> **Document excerpt**
Content starts

For the past two years, SWE-bench has been the closest thing the coding-agent field has to a shared standard. Labs cite it in blog posts, leaderboards rank by it, VCs ask about it in due diligence. So OpenAI’s announcement yesterday is worth sitting with: their audit of SWE-bench Pro’s 731-task public split found between 27% and 34% of tasks are broken.
That number comes from two sources. An automated investigator-agent pipeline flagged 200 tasks (27.4%); a follow-up human annotation campaign by five experienced software engineers identified 249 (34.1%). The failure modes are depressingly mundane — hidden requirements the spec never mentions, tests that reject correct solutions because they’re too strict, contradictory instructions that make any answer wrong. Not subtle edge cases: tasks where the stated goal and the grading criteria simply disagree.
This is the second time in recent memory that a SWE-bench variant has been retired for data-quality reasons. OpenAI previously stopped evaluating on SWE-bench Verified after finding widespread contamination and flawed tests. SWE-bench Pro was supposed to be the cleaner replacement, drawn from more recent PRs to limit training-set overlap. The new audit suggests the replacement also drifted — not from contamination this time, but from the laborious, human-intensive work of actually verifying that each task is well-posed.
The advice OpenAI offers is reasonable but uncomfortable: model developers should manually review task failures and task successes, since passing a broken task doesn’t mean your model solved it correctly. That’s sound guidance. It’s also a large ask at the scale that modern agent evals operate.

Content ends

> **Data for review**
Content starts

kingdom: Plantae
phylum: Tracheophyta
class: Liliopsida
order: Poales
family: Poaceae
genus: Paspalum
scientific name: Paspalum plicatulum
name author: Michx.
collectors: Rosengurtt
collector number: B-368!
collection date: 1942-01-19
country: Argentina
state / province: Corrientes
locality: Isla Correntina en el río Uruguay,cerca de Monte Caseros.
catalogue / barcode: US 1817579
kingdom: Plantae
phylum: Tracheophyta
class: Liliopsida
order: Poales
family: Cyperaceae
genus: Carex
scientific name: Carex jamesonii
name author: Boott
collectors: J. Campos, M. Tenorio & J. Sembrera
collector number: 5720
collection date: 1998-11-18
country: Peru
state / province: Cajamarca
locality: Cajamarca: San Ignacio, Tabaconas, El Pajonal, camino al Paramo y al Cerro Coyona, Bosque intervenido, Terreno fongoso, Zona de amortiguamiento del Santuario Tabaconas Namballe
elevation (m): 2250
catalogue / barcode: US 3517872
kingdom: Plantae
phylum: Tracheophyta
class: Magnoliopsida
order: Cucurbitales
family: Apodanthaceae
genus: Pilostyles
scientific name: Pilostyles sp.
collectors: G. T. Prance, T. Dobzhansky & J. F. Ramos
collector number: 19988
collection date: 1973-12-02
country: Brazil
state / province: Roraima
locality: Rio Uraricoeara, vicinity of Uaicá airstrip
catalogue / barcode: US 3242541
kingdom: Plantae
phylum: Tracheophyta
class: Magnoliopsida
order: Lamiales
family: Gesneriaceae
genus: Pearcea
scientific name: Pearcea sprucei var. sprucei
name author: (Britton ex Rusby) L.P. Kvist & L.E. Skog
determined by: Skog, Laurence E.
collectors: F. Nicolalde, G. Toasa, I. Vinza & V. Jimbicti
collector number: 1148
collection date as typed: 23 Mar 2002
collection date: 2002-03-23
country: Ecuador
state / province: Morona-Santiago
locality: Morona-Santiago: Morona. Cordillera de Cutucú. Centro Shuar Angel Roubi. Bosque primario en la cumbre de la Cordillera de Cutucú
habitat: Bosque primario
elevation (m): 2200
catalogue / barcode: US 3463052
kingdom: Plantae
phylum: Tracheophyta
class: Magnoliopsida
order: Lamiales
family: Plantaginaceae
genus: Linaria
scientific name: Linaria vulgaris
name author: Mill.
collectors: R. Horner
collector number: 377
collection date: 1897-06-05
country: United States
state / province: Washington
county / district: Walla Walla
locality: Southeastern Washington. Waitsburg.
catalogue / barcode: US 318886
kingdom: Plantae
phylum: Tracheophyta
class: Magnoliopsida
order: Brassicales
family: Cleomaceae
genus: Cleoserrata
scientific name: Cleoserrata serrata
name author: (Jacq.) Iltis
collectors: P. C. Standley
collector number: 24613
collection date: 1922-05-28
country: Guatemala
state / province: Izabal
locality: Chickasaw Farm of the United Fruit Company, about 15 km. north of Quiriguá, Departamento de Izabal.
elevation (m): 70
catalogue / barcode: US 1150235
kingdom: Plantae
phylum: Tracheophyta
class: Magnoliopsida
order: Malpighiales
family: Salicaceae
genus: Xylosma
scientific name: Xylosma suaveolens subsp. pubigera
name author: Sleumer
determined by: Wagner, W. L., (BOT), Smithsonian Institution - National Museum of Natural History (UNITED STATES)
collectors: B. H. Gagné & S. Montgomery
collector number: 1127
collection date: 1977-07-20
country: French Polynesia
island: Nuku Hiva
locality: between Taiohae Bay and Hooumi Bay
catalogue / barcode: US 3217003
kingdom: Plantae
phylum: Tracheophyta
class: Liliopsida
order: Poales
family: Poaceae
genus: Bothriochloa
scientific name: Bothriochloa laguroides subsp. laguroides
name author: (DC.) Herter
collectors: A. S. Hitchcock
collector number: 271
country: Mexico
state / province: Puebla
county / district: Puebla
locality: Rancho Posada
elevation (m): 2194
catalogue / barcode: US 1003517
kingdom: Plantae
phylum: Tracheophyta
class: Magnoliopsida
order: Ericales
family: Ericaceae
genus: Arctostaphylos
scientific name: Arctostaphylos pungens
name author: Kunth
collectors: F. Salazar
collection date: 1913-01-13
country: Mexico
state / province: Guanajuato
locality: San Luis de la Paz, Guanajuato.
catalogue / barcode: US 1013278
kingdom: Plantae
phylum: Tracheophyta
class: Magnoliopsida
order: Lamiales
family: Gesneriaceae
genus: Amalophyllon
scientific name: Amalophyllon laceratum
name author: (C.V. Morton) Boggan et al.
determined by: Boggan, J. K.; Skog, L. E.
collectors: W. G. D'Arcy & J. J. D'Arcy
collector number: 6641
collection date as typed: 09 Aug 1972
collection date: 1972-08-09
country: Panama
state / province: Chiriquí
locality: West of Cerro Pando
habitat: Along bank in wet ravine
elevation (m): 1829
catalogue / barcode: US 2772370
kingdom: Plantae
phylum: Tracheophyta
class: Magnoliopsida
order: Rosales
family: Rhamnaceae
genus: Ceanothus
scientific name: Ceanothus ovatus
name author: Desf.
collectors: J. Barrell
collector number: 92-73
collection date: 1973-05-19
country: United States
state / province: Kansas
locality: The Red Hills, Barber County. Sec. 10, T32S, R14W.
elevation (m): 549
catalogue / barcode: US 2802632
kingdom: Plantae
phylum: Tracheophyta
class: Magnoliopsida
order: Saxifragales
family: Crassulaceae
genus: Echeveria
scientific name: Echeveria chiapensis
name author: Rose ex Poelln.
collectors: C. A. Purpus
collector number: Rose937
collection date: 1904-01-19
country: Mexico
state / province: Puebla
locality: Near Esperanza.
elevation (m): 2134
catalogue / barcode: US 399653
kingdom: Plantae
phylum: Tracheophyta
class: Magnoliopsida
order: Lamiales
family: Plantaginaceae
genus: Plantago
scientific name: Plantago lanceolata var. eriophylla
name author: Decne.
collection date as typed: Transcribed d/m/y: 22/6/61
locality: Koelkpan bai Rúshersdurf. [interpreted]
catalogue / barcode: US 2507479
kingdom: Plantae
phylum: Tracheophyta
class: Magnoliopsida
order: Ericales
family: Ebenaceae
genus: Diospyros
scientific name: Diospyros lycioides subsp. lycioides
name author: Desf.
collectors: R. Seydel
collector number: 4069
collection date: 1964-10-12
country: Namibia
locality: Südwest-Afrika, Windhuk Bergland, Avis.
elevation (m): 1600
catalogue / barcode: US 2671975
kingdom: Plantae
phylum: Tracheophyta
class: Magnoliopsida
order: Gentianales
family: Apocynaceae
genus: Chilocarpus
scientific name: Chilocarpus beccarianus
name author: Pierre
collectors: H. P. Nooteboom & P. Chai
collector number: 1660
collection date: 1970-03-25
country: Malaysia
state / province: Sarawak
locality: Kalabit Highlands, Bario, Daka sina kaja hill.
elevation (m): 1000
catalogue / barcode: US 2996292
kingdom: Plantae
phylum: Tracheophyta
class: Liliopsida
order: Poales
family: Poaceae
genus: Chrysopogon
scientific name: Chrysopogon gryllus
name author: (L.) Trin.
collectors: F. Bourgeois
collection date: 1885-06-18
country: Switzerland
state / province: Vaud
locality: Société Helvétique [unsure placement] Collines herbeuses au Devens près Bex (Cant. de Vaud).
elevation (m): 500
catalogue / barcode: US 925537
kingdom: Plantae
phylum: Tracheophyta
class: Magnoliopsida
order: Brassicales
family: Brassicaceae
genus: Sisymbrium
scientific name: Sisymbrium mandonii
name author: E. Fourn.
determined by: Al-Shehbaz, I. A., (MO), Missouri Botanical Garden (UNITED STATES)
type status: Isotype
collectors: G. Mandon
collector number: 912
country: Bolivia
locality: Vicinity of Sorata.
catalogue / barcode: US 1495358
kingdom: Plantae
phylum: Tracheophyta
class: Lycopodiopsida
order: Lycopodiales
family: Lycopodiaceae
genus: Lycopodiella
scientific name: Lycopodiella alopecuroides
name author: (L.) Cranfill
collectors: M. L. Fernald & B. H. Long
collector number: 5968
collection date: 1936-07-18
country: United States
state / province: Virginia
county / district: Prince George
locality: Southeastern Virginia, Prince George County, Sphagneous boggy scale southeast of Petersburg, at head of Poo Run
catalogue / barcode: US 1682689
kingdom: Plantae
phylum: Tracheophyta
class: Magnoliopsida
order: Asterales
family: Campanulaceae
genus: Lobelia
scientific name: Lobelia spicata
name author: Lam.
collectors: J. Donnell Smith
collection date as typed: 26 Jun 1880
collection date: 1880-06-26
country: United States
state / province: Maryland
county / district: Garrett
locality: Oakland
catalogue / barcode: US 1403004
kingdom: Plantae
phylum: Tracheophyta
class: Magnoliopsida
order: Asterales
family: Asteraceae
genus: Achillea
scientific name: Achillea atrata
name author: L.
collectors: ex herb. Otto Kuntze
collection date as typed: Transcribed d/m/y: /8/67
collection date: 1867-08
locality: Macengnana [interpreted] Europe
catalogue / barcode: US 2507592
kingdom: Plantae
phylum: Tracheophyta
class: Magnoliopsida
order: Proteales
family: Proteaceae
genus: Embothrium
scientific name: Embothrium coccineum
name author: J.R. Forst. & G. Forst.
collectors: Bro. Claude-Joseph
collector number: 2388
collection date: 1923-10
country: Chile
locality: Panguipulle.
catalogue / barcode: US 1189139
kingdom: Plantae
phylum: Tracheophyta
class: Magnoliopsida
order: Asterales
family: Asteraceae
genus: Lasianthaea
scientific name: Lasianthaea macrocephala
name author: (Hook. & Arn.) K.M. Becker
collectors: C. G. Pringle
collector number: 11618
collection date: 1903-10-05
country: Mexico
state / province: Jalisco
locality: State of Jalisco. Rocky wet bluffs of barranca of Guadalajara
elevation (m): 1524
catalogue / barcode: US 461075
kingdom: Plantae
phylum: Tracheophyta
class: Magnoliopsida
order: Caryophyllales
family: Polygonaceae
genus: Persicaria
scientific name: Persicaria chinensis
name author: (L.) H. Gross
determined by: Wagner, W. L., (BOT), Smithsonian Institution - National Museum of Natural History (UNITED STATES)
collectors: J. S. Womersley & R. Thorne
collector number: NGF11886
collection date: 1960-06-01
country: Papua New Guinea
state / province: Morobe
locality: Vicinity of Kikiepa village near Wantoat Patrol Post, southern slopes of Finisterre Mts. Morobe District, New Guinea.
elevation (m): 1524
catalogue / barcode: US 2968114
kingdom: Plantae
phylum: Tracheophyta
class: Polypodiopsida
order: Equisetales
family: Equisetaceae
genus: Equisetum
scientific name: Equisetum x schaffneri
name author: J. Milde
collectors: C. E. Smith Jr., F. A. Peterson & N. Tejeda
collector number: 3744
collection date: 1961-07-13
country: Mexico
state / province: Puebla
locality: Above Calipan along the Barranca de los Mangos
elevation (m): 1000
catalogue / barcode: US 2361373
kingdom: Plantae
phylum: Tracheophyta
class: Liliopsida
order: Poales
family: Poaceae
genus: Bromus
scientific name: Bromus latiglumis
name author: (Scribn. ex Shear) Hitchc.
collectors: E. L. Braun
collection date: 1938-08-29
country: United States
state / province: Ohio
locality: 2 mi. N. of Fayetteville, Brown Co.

Content ends

> **What is needed**
According to the text about the SWE-bench Pro audit, how many tasks did the human annotation campaign by five software engineers identify as broken? The items are separate material and do not relate to the text about the SWE-bench Pro audit.

> **Exercise solution**
249 tasks (34.1%).